Vue sur le Eyjafjölljökull ©Roger Puff
Le 12ème jour nous passons par Vik, un village de moins de 200 habitants mais avec des commerces dignes de nos grandes surfaces. Pas étonnant quand on sait qu’il n’y a pas d’autre localité dans un rayon de 70 km. Nous sommes à proximité de ce fameux volcán-glacier, Eyjafjölljökull, dont l’éruption a paralysé le trafic aérien mondial en avril 2010
Mouches pollinisant les fleurs d'angélique dominant la plage de sable gris ©Roger Puff
Gros plan : Est-ce bien Phaonia angelicae ? ©Roger Puff
Il n’y a pas que les lupins. En effet de grandes angéliques (Angelica archangelica) aux fleurs en ombelles les concurrencent ou s’y insèrent. Et ces ombelles sont peuplées d’armadas de mouches qui manifestement sont occupées à les polliniser en se gorgeant de nectar. Je n’ai pas réussi à identifier ces diptères bien qu’ils soient assez typés. Dans mes recherches j’ai trouvé Phaonia angelicae. Ce pourrait bien être cela. Merci aux spécialistes de me corriger au besoin.

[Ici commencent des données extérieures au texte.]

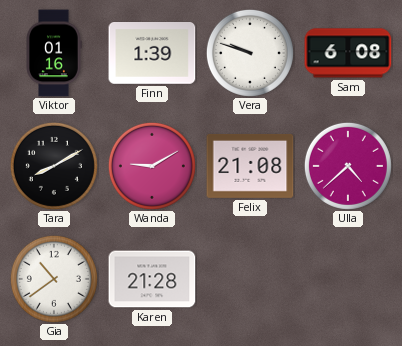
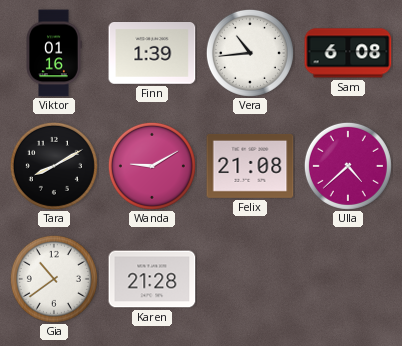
Vera: 9:48 -> 10:44
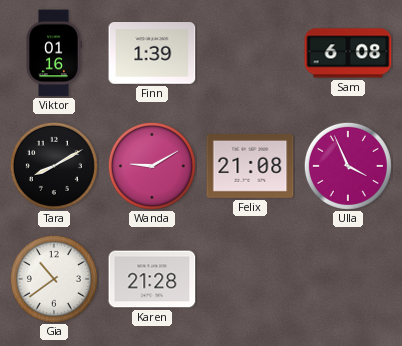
Vera: 10:44 -> none
Ulla: 4:38 -> 3:56
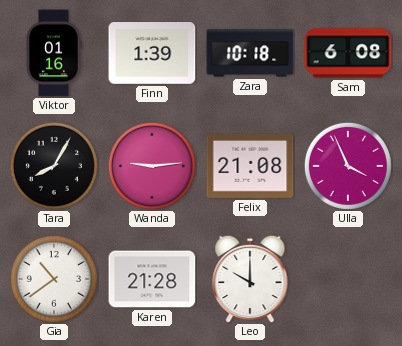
Zara: none -> 10:18
Tara: 8:10 -> 8:05
Wanda: 9:10 -> 9:14
Leo: none -> 10:00
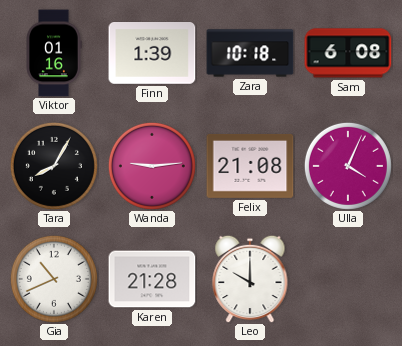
Ulla: 3:56 -> 4:04
Gia: 10:39 -> 10:41
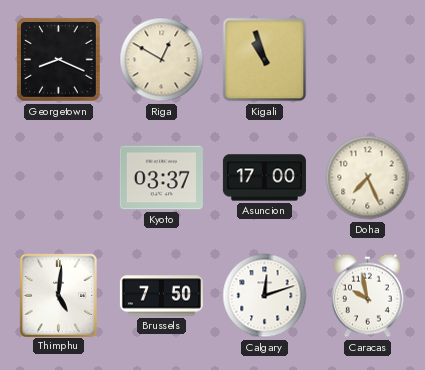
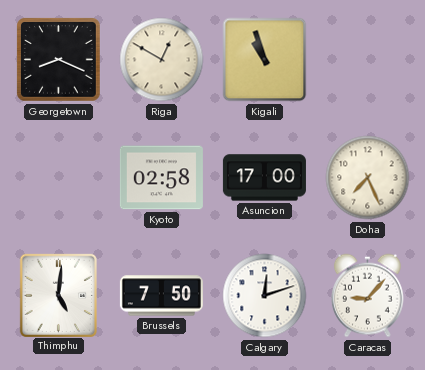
Kyoto: 03:37 -> 02:58
Caracas: 9:58 -> 9:07
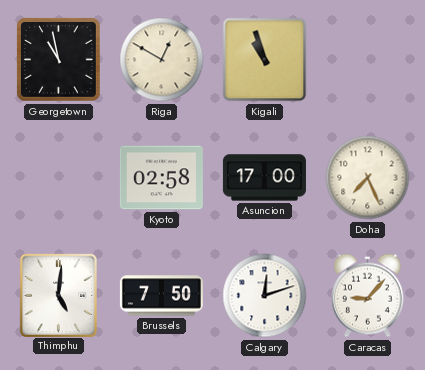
Georgetown: 8:19 -> 10:58
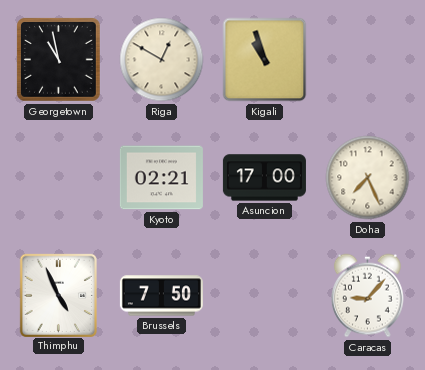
Kyoto: 02:58 -> 02:21
Thimphu: 5:01 -> 4:56
Calgary: 12:12 -> none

Papillon indéterminé sur fleur d'angélique ©Roger Puff
Mais sur ces fleurs d’angélique on trouve d’autres insectes comme ce papillon. Je ne m’aventure pas dans son identification.
Au pied de Dyrhólaey ©Roger Puff
Cette région est remarquable pour ses longues plages de sable gris, mais aussi pour ses falaises et ses rochers découpés. Dyrhólaey est un promontoire de 120 mètres de haut, où nidifient des milliers d’oiseaux. Un macareux moine (ou puffin) vient me narguer mais je ne parviens pas à lui tirer le portrait.

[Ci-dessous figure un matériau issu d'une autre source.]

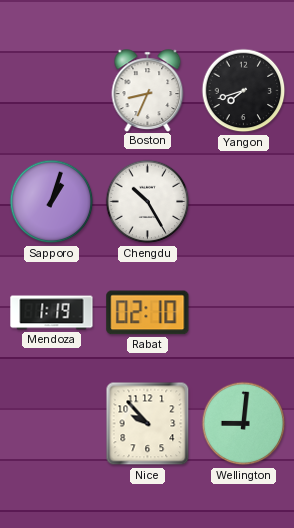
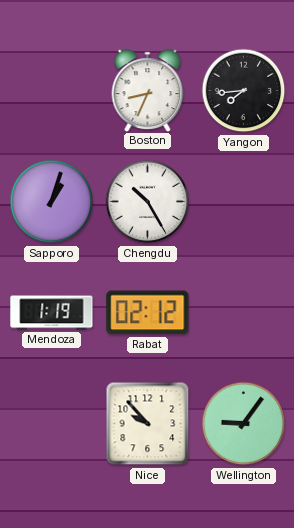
Yangon: 7:42 -> 7:44
Rabat: 02:10 -> 02:12
Wellington: 9:01 -> 9:06
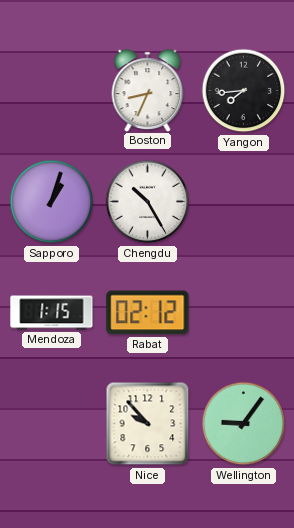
Mendoza: 1:19 -> 1:15
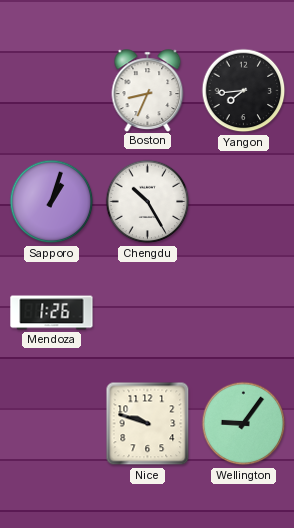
Mendoza: 1:15 -> 1:26
Rabat: 02:12 -> none
Nice: 9:53 -> 9:48
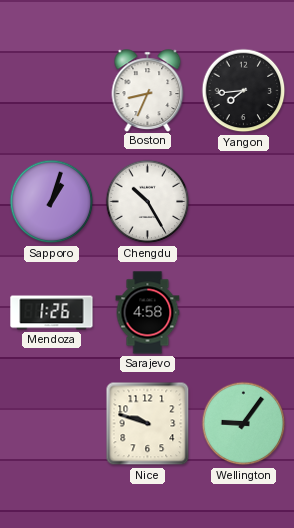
Sarajevo: none -> 4:58
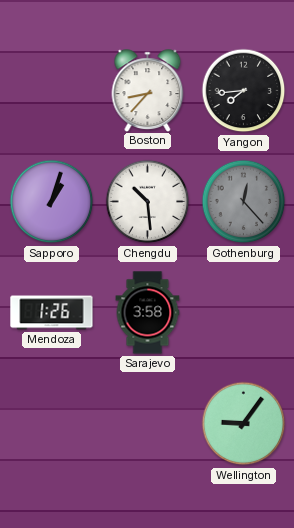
Boston: 8:34 -> 8:37
Chengdu: 10:25 -> 10:29
Gothenburg: none -> 12:23
Sarajevo: 4:58 -> 3:58
Nice: 9:48 -> none
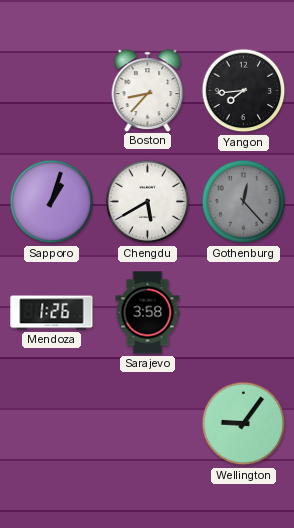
Chengdu: 10:29 -> 5:40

chutes de Stogafos ©Roger Puff
Désolé mais je vais accélérer car il n’y a plus que des mouches sur des ombelles d’angéliques à photographier, alors nous passons par les chutes de Stogafoss.
Plus au nord ce sera le site de Geyzir, incontournable avec ses geysers qui jaillissent par intermittence.

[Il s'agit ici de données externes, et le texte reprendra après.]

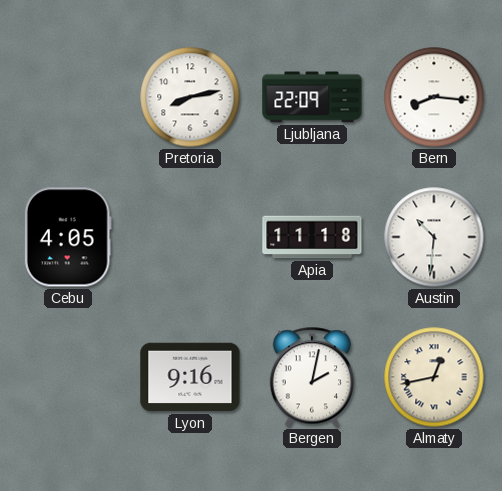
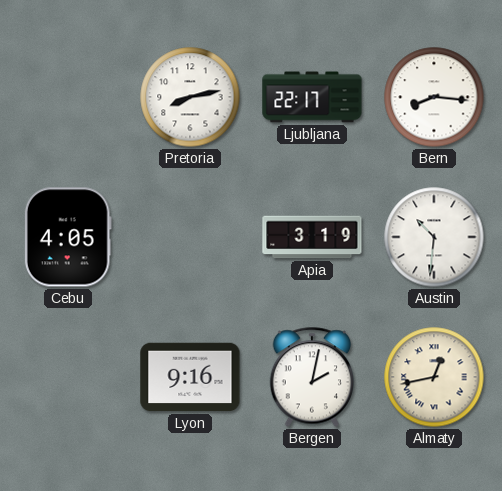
Ljubljana: 22:09 -> 22:17
Apia: 11:18 -> 3:19
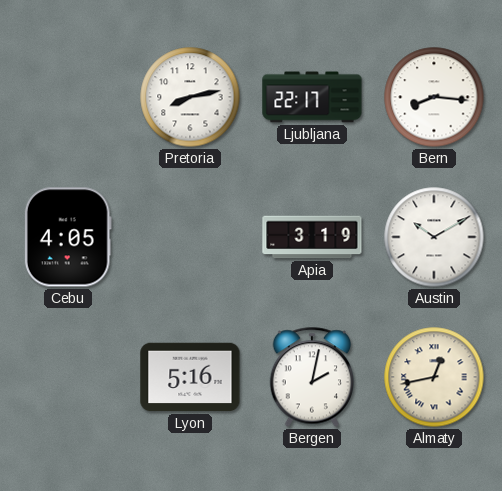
Austin: 10:31 -> 10:10
Lyon: 9:16 -> 5:16
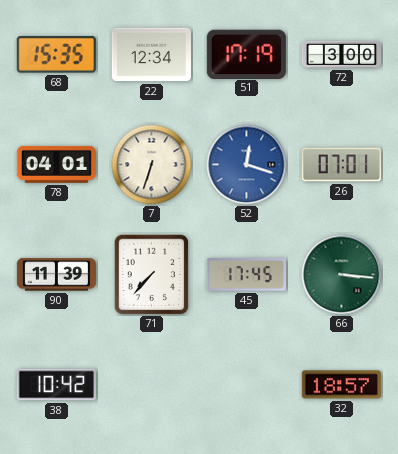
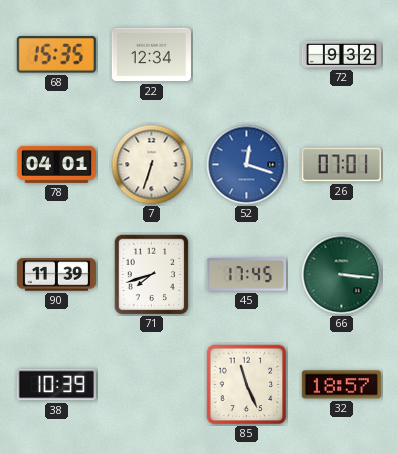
51: 17:19 -> none
72: 3:00 -> 9:32
71: 7:37 -> 7:42
38: 10:42 -> 10:39
85: none -> 11:26
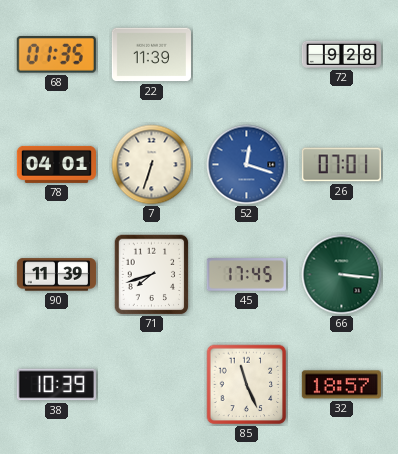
68: 15:35 -> 01:35
22: 12:34 -> 11:39
72: 9:32 -> 9:28
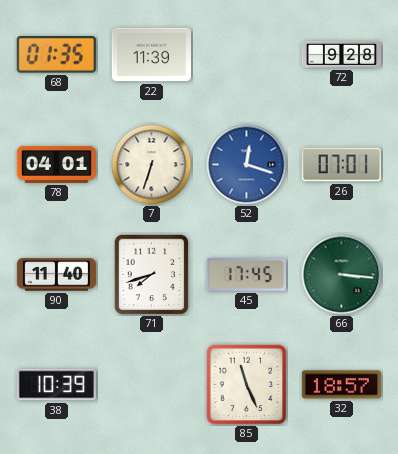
90: 11:39 -> 11:40
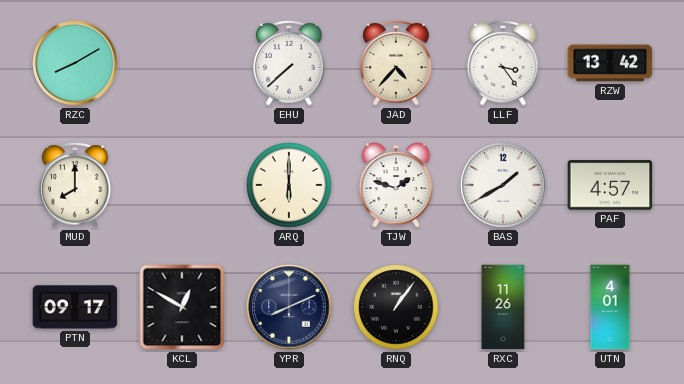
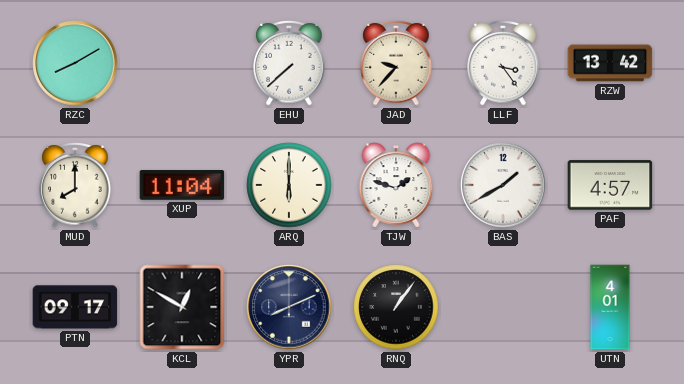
JAD: 4:37 -> 9:37
XUP: none -> 11:04
RXC: 11:26 -> none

Chutes de Gullfoss ©Roger Puff
Et pour finir la journée, les magnifiques chutes de Gullfoss.
Vue depuis l'Alþing sur la résidence d'été du premier ministre islandais ©Roger Puff
Le 13ème jour nous allons au parc national de Þingvellir, le site du premier parlement islandais, l'Alþing, établi en 930 sur la faille séparant les plaques tectoniques eurasienne et nord-américaine et au nord du Þingvallavatn, le plus grand lac d'Islande. La vue présentée ici est prise depuis la faille et nous montre la très modeste résidence d’été du premier ministre islandais.
Vu la taille du moucheron ©Roger Puff
Au bord du lac où nous avons pique-niqué, j’ai capturé ce moucheron impressionnant mais inoffensif. Je ne vous garantis pas qu’il ait survécu.
Et deux petites chenilles que je me garderai bien d’identifier.
Nous terminerons la journée sur le site de Blue Lagoon. Je passe… Il n'y aura pas de photos des dizaines de bus sur le parking ni des baigneurs sirotant leur brennivin dans les bassins d'eau chaude
Pont sur la faille ©Roger Puff
Le 14ème jour sera le dernier avant le retour. Ce sera l’occasion d’explorer la région volcanique au sud-ouest de Reykjavik à proximité de l’aéroport de Keflavik, avec tout particulièrement ce curieux pont symbolique sur la faille entre les plaques tectoniques eurasienne et nord-américaine.
Mouches sur angélique ©Roger Puff
Mouche sur fleurs mauves (Silene acaulis ?) ©Roger Puff
Bien sûr encore des angéliques et leurs nuées de mouches pollinisatrices avides de nectar, mais c’est avec cette mouche sur fleurs mauves que je terminerai ce voyage dans ce pays fantastique où les papillons sont minuscules, où les abeilles, les fourmis, les libellules et les demoiselles sont absentes, mais qui ne manque vraiment pas de mouches.
Attention aux sternes arctiques ©Roger Puff
J'oubliais : en photographiant les mouches, méfiez-vous des sternes arctiques... Portez un casque ou mieux, évitez leurs sites de nidification.